Privacy Preserving Recommendation System Based on Groups
This addresses privacy concerns for users in recommendation systems by offering a method that maintains anonymity while improving performance, though it is incremental as it builds on existing collaborative filtering techniques.
The paper tackles the trade-off between recommendation quality and user privacy by proposing a group-based framework that uses a distributed preference exchange algorithm and a hybrid collaborative filtering model, achieving higher precision and hit rates than state-of-the-art baselines like L+ and ItemRank on MovieLens and Epinions datasets despite not using personal preference information.

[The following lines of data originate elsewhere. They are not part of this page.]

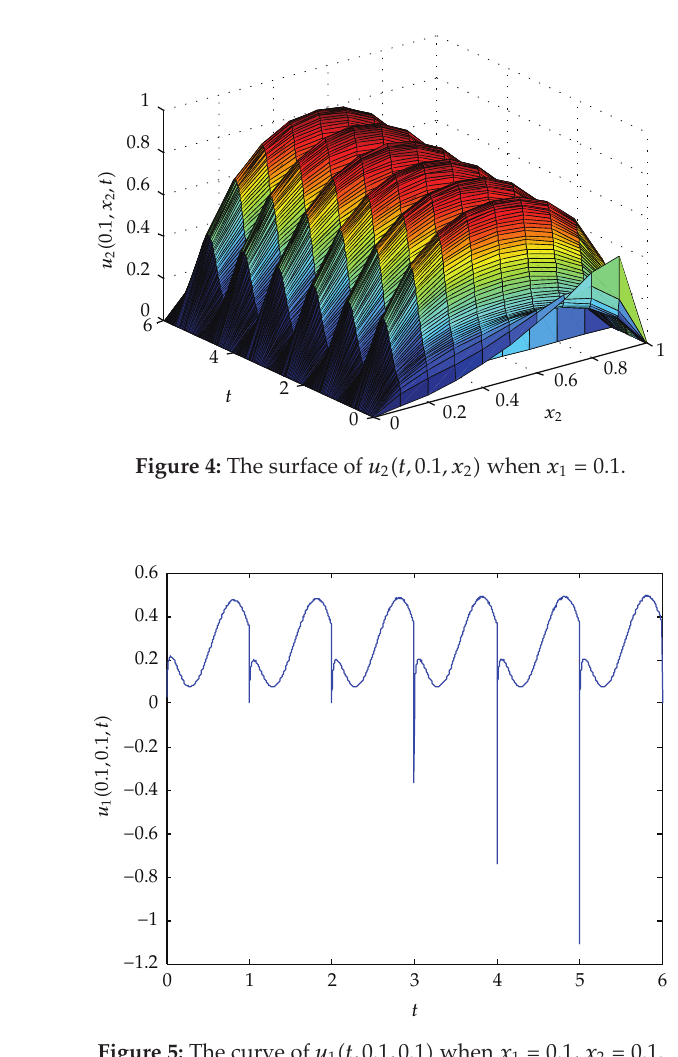
Figure 5: The curve of u 1 (cid:3) t, 0 . 1 , 0 . 1 (cid:4) when x 1 (cid:8) 0 . 1, x 2 (cid:8) 0 .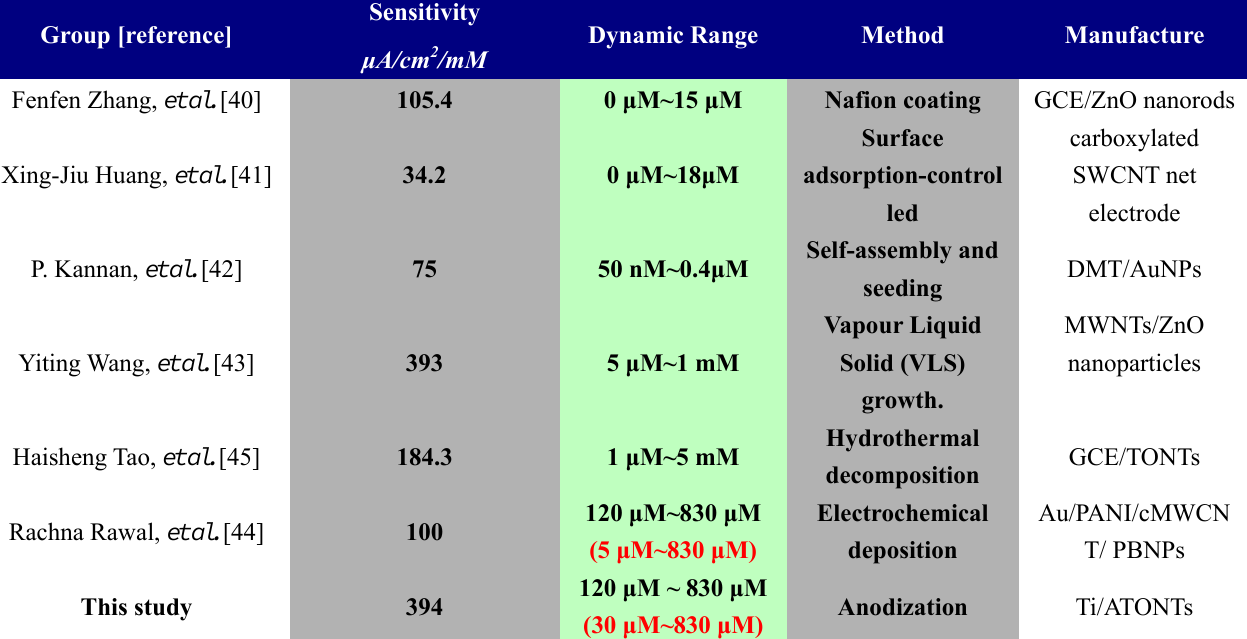
Table 2. Comparison of some uric acid biosensors based on nanostructures. Sensitivity Group [reference] Dynamic Range Method Manufacture μ A/cm 2 /mM Fenfen Zhang, et al. [40] GCE/ZnO nanorods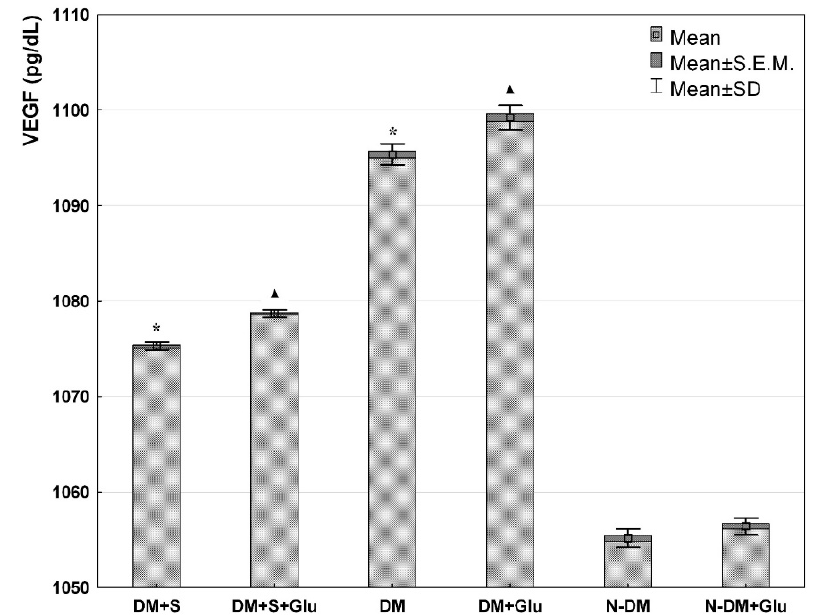
Figure 1. VEGF level in the supernatant from a culture of human PBMCs isolated from statin-treated or statin-free type 2 diabetic patients, or from non-diabetic controls in the medium only, or preincubated with glucose (ANOVA). *—statistically significant difference compared with other groups at basic conditions, for p ≤ 0.05 ; ▲ —statistically significant difference compared with other groups in the presence of glucose, for p ≤ 0.05.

Recommendation systems have received considerable attention in the recent decades. Yet with the development of information technology and social media, the risk in revealing private data to service providers has been a growing concern to more and more users. Trade-offs between quality and privacy in recommendation systems naturally arise. In this paper, we present a privacy preserving recommendation framework based on groups. The main idea is to use groups as a natural middleware to preserve users' privacy. A distributed preference exchange algorithm is proposed to ensure the anonymity of data, wherein the effective size of the anonymity set asymptotically approaches the group size with time. We construct a hybrid collaborative filtering model based on Markov random walks to provide recommendations and predictions to group members. Experimental results on the MovieLens and Epinions datasets show that our proposed methods outperform the baseline methods, L+ and ItemRank, two state-of-the-art personalized recommendation algorithms, for both recommendation precision and hit rate despite the absence of personal preference information.